◆ Activity list
a. In the commentary on the C. S. Lewis quote about Jesus, list the words Lewis uses after "however" to describe how his conclusion may seem.
b. Write the next part of the commentary on the C. S. Lewis quote about Jesus, picking up after its last sentence.

:: Provided text

If Jesus is God, and God is God….


“I am trying here to prevent anyone saying the really foolish thing that people often say about Him: ‘I’m ready to accept Jesus as a great moral teacher, but I don’t accept his claim to be God.’  That is the one thing we must not say.  A man who was merely a man and said the sort of things Jesus said would not be a great moral teacher.  He would either be a lunatic — on the level with the man who says he is a poached egg — or else he would be the Devil of Hell.  You must make your choice.  Either this man was, and is, the Son of God, or else a madman or something worse.  You can shut him up for a fool, you can spit at him and kill him as a demon or you can fall at his feet and call him Lord and God, but let us not come with any patronising nonsense about his being a great human teacher.  He has not left that open to us.  He did not intend to. ...  Now it seems to me obvious that He was neither a lunatic nor a fiend: and consequently, however strange or terrifying or unlikely it may seem, I have to accept the view that He was and is God.”
            –C. S. Lewis

            That is one of the more famous quotes from C.S. Lewis.  It is still routinely used by Christians to talk about Jesus’ divinity.  Either Jesus is who he says he is in the gospels, the living God, or he is mentally ill, a lying, deluded lunatic unworthy of our attention, let alone our worship.  There is no middle ground.  To many of those of us who follow Jesus, this seems pretty airtight.

::::
:: Record set

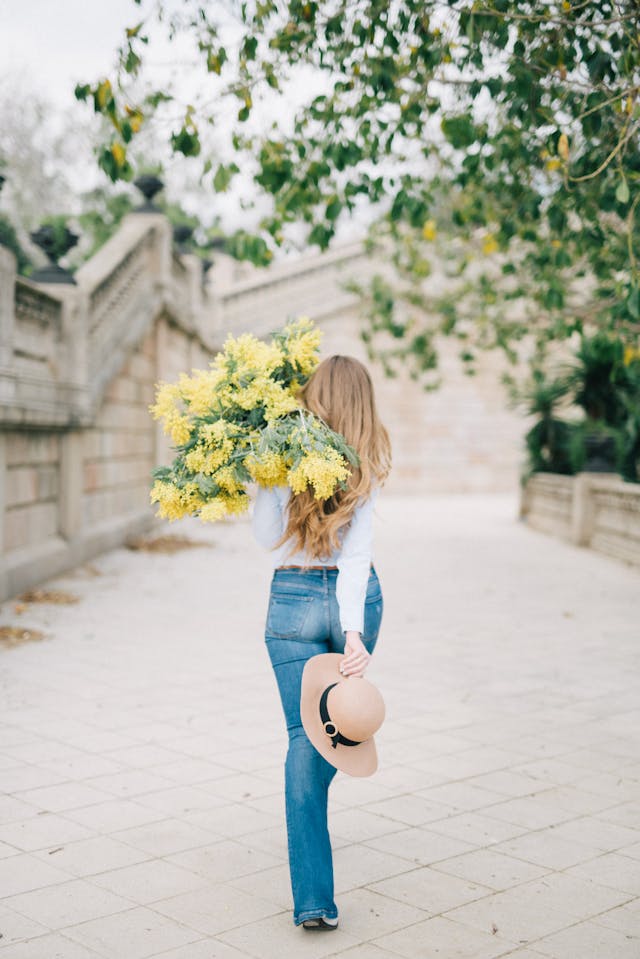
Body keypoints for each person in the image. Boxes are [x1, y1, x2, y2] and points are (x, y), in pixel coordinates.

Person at [251, 354, 392, 931]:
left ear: (313, 398)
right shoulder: (368, 460)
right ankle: (313, 836)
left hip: (293, 599)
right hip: (356, 601)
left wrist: (262, 478)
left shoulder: (281, 451)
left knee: (303, 740)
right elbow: (357, 557)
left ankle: (313, 895)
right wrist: (353, 632)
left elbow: (267, 537)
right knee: (330, 731)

::::

◆ Responses to the tasks
a. strange, terrifying, unlikely

b.
            But we do not live in C.S. Lewis’ society, where it seemed to everyone “obvious that He was neither lunatic nor a fiend.”  In the Britain of the 1940’s, the idea that Jesus was psychotic was probably considered pretty impolite, gauche, and out of the question.
            Unfortunately, that is not out of the question for everyone today.  Too many these days would have no problem saying that Jesus was insane and all his followers, no matter how intelligent, were and are deluded.  In fact, if measured by people’s actual behavior, this is actually the dominant view in the Western world, though most remain well-mannered enough not to actually say this in so many words.  We won’t admit that Jesus was crazy, but even most of those who call themselves “Christians” know it would  be crazy to actually follow him.  We have figured out how to mouth the doctrine about how “he is God,” while at the same time conveniently treating him like an eccentric, naïve, idealistic do-gooder whose teachings and actions were commendable but are certainly not to be imitated. 
            Some have taken a different approach. They try to “save Jesus” from this dichotomy by deciding that Jesus “didn’t really say” what the New Testament says he said.  This mainly applies to Jesus’ claims to be God, but also to his miracles and even to his resurrection.  Once they have extracted from the gospels this purported “historical Jesus” who really didn’t claim to be God, they allow people to avoid Lewis’ harsh choice (he’s either God or he’s nuts) and simply receive Jesus as a great moral teacher.
            I think they think that the claim that Jesus is God resulted in superior, exclusive, and violent approaches to other religions, and that this is not a good thing in our more pluralistic world.  I think they think that this claim is somehow an imperialistic and unnecessary embellishment of an essentially simple story.  Perhaps.  But that is not the intention.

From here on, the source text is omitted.